_EXERCISE BRIEF_
Go through the records and copy each line where the word "linecap" occurs.
RECORDS PROVIDED START
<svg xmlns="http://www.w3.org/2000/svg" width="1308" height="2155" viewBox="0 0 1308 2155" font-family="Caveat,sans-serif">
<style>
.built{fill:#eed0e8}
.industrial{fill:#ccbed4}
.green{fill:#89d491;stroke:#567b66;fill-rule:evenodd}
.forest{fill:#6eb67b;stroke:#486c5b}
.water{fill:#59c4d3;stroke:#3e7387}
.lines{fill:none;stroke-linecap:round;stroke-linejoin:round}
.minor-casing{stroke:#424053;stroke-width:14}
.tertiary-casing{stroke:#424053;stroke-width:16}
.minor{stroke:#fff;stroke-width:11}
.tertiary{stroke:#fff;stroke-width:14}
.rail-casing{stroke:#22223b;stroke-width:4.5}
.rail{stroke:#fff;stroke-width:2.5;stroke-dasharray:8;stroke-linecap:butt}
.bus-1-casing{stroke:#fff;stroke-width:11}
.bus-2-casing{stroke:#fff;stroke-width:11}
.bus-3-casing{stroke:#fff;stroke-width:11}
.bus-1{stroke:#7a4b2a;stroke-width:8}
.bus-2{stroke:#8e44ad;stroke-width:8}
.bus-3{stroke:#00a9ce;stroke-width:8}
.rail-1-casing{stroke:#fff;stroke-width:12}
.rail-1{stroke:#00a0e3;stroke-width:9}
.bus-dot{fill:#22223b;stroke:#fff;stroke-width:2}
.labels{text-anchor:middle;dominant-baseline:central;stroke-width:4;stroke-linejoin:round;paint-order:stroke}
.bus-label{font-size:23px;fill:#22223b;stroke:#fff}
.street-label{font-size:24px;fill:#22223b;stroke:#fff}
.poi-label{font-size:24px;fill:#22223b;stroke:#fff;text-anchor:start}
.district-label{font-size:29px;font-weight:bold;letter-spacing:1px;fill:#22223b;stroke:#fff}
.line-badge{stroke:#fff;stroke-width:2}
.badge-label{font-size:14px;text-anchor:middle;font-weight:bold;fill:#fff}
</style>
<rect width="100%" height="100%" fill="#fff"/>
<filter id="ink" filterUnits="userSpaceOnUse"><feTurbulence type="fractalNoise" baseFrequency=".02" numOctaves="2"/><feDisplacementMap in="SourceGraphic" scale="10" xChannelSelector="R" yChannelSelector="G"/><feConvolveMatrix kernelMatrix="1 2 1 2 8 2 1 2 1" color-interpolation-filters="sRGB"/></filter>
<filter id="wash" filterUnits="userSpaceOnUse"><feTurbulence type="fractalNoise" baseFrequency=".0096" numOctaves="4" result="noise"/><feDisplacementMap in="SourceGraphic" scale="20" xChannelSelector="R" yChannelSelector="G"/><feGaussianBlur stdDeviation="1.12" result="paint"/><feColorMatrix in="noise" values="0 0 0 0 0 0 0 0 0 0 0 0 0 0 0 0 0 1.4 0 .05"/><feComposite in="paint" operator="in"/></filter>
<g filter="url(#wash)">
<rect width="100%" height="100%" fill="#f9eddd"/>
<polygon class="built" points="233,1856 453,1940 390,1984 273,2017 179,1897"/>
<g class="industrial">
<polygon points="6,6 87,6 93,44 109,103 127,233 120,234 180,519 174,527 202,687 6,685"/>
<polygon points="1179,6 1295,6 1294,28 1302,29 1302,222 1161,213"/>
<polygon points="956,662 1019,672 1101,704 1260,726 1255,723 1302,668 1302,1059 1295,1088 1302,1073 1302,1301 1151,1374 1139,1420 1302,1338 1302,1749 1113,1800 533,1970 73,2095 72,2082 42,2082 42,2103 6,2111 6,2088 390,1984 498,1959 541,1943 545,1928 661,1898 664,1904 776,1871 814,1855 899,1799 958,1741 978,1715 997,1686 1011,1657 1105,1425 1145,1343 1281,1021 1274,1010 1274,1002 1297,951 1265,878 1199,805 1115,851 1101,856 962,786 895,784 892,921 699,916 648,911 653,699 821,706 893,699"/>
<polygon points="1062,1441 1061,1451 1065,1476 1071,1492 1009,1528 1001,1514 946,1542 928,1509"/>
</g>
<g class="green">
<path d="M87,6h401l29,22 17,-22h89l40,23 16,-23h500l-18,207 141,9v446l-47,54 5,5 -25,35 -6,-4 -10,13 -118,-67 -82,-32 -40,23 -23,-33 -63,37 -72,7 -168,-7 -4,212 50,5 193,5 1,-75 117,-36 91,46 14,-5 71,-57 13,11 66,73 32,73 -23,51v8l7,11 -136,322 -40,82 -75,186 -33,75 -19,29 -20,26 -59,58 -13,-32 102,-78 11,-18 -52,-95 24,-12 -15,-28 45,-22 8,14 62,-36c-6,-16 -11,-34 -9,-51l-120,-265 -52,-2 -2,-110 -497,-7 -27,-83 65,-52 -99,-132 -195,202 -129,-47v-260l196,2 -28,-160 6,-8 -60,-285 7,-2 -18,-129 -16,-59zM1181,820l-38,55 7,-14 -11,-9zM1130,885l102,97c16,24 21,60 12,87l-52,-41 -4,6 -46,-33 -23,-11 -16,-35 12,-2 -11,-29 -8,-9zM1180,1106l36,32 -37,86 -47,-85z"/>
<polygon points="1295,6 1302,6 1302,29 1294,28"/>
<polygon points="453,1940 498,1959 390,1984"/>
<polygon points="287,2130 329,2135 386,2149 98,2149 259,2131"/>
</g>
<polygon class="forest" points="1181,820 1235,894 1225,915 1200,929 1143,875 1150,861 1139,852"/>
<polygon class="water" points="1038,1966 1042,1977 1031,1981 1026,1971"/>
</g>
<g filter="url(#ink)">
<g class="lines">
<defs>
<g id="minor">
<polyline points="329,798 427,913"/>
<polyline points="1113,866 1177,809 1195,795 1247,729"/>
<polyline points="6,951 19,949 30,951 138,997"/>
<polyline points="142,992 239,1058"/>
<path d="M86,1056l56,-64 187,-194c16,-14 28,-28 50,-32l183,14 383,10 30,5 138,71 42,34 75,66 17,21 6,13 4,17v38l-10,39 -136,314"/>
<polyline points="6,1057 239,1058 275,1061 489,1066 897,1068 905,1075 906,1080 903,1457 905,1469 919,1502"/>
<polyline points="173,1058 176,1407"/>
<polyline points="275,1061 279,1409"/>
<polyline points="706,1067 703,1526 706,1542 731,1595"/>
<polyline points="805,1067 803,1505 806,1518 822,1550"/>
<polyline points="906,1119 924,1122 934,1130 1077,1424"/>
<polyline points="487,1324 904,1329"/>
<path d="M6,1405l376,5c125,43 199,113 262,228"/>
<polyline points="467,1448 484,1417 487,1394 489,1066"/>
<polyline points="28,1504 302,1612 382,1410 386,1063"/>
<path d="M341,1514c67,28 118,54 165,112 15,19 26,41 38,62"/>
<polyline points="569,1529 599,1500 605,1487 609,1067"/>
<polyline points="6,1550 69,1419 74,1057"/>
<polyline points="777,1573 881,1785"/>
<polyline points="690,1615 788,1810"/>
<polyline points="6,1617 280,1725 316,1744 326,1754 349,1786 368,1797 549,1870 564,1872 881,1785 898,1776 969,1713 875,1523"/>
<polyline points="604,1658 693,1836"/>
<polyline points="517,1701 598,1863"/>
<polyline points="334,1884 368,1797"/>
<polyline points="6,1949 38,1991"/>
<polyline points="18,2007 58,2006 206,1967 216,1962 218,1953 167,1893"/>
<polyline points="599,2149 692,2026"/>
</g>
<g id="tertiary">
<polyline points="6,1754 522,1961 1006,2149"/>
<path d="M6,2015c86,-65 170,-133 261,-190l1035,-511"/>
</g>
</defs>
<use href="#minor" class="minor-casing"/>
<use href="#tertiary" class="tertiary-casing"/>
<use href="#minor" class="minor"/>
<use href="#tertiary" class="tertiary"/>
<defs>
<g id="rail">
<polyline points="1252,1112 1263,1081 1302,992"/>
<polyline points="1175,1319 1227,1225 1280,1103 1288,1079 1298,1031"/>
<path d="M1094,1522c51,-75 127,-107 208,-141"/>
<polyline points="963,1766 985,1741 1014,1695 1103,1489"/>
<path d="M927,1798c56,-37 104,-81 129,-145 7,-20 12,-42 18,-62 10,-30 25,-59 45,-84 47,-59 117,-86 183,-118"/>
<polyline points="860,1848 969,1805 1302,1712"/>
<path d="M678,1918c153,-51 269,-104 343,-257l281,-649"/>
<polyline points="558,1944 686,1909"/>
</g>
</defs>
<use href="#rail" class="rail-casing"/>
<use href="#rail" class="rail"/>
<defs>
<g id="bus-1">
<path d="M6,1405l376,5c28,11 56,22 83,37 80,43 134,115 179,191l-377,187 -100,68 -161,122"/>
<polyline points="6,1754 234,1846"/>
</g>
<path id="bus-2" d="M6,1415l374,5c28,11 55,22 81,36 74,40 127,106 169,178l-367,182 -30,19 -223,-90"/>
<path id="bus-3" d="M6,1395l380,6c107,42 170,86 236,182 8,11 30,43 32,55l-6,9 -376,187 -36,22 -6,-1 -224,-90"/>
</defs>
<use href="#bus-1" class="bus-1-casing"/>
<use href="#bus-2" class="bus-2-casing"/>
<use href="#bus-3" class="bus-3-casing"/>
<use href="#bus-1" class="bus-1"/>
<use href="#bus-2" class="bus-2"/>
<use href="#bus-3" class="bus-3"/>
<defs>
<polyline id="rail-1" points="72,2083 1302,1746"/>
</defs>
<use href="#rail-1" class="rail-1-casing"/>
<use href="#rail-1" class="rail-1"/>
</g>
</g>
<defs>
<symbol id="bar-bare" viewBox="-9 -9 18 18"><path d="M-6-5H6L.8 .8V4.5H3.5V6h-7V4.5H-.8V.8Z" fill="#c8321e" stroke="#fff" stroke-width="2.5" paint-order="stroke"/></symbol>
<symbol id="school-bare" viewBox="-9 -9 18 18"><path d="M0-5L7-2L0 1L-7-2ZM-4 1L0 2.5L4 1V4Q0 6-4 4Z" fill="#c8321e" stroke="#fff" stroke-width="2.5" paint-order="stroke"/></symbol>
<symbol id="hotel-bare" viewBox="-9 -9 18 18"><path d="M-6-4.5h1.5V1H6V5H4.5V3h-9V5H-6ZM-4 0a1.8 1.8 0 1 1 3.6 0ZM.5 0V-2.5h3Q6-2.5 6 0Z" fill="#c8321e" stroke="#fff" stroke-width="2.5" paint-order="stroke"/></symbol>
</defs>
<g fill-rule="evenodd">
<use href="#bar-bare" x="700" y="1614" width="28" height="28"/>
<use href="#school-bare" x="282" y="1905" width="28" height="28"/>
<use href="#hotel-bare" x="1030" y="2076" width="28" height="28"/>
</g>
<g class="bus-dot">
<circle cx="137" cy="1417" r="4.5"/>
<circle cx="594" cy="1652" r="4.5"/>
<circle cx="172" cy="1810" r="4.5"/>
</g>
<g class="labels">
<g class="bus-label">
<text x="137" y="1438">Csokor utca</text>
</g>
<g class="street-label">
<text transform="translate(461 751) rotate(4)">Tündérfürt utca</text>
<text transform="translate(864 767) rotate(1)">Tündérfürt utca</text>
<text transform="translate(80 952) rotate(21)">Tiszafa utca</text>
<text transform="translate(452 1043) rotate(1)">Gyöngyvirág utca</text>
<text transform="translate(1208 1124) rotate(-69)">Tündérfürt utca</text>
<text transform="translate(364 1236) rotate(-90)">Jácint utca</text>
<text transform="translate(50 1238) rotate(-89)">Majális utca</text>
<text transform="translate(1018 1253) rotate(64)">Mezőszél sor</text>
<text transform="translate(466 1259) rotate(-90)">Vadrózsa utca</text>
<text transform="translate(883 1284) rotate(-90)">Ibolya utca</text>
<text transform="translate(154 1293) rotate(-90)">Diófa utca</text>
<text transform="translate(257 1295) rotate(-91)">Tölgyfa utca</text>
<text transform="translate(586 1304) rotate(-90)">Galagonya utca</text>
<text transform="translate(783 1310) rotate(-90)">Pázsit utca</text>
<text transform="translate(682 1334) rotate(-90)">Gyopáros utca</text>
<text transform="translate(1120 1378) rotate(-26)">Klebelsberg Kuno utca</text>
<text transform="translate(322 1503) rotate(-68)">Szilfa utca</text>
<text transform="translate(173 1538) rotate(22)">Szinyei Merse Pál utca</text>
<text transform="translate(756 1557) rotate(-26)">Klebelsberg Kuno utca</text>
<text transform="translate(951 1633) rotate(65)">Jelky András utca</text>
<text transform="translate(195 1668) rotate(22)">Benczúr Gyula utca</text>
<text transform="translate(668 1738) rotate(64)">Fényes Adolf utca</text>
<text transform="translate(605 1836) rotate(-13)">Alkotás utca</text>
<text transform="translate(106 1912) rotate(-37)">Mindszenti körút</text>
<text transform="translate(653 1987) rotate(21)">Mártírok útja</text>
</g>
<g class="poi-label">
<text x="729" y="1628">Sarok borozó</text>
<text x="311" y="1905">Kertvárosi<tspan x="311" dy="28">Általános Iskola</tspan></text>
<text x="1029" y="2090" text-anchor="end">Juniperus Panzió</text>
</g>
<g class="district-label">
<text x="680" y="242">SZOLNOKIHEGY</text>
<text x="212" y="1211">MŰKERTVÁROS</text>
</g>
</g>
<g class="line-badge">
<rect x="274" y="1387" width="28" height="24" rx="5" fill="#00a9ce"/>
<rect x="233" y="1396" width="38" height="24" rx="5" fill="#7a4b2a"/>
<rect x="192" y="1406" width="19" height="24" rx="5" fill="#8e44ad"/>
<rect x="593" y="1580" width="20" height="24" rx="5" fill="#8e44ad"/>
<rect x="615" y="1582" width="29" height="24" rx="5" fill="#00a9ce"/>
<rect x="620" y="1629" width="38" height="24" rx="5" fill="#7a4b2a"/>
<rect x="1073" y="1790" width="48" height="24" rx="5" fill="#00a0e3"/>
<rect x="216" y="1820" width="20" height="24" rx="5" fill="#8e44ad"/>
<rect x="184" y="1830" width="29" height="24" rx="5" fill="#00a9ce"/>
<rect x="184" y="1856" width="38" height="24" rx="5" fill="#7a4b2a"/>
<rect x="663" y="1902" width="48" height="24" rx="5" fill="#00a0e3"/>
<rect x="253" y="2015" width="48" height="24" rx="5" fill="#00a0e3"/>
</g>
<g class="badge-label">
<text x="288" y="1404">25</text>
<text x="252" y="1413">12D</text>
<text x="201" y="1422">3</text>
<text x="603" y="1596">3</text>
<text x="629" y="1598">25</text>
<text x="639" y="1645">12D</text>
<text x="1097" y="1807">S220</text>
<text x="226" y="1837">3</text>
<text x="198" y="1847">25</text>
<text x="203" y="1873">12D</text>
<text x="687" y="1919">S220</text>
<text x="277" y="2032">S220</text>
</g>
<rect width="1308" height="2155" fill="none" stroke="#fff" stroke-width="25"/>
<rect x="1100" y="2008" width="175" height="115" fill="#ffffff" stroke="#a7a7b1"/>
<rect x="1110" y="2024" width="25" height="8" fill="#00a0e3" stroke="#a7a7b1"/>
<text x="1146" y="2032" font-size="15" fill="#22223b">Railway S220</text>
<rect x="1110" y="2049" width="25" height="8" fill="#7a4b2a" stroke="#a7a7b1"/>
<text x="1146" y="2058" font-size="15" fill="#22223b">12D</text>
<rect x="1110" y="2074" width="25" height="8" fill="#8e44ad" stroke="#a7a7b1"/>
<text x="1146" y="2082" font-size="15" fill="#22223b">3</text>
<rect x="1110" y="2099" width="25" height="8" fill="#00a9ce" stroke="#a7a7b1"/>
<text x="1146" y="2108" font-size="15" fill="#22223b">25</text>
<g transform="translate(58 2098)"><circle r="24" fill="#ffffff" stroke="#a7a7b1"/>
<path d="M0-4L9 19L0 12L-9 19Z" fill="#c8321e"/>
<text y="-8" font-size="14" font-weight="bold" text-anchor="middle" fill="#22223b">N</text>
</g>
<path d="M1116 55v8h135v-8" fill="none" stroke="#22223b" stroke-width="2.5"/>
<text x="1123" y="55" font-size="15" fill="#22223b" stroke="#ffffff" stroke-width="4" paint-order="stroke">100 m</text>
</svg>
RECORDS PROVIDED END
_RESPONSE BELOW_
.lines{fill:none;stroke-linecap:round;stroke-linejoin:round}
.rail{stroke:#fff;stroke-width:2.5;stroke-dasharray:8;stroke-linecap:butt}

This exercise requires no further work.